Pour vous, la lecture correcte est donc celle-ci: les règles de séjour sans visa citées plus haut restent celles qui sont explicitement décrites dans les faits fournis. Tandis que la réduction annoncée relève encore d’une proposition sans calendrier officiel connu à cette date. Là aussi, je suis ferme: annoncer la fin des 60 jours comme si elle était déjà appliquée serait faux.

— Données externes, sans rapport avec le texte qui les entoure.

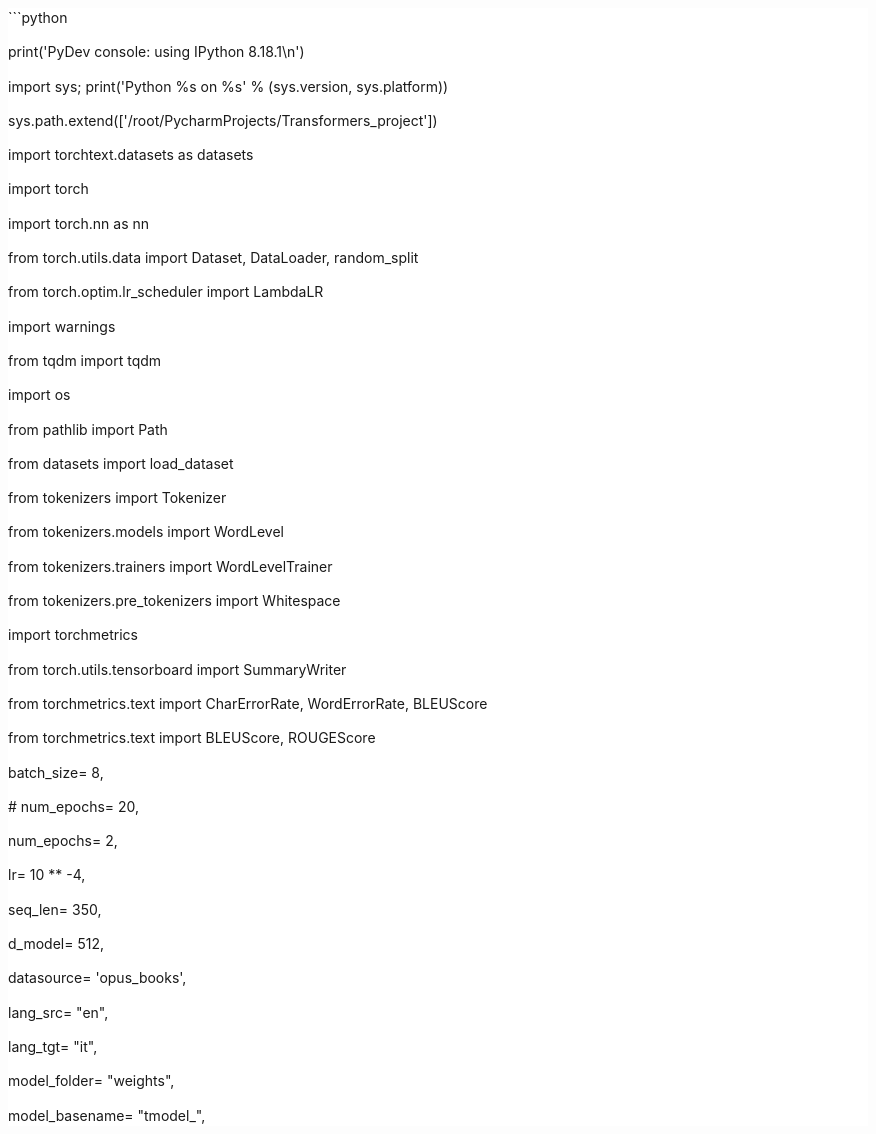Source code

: \`\`\`python

print('PyDev console: using IPython 8.18.1\n')

import sys; print('Python %s on %s' % (sys.version, sys.platform))

sys.path.extend(\['/root/PycharmProjects/Transformers\_project'\])

import torchtext.datasets as datasets

import torch

import torch.nn as nn

from torch.utils.data import Dataset, DataLoader, random\_split

from torch.optim.lr\_scheduler import LambdaLR

import warnings

from tqdm import tqdm

import os

from pathlib import Path

from datasets import load\_dataset

from tokenizers import Tokenizer

from tokenizers.models import WordLevel

from tokenizers.trainers import WordLevelTrainer

from tokenizers.pre\_tokenizers import Whitespace

import torchmetrics

from torch.utils.tensorboard import SummaryWriter

from torchmetrics.text import CharErrorRate, WordErrorRate, BLEUScore

from torchmetrics.text import BLEUScore, ROUGEScore

batch\_size= 8,

\# num\_epochs= 20,

num\_epochs= 2,

lr= 10 \*\* -4,

seq\_len= 350,

d\_model= 512,

datasource= 'opus\_books',

lang\_src= "en",

lang\_tgt= "it",

model\_folder= "weights",

model\_basename= "tmodel\_",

Un dernier chiffre aide à replacer le sujet. En 2025, les autorités thaïlandaises ont révoqué 3 249 visas pour des motifs liés à la criminalité ou à des troubles à l’ordre public, sur plus de 30 millions d’arrivées.

Ce total montre une ligne politique de contrôle, mais il ne suffit pas à prouver un refus d’entrée automatique fondé sur un profil générique. Si vous êtes Français et que vous voulez une réponse prudente, c’est celle-là: la Thaïlande affiche un ton plus dur contre les réseaux criminels étrangers. Tandis que les critères précis d’un éventuel tri renforcé à l’entrée n’ont pas encore été rendus publics.

Pour les démarches et règles qui bougent, le seul réflexe sûr reste de vérifier les mises à jour de l’immigration thaïlandaise.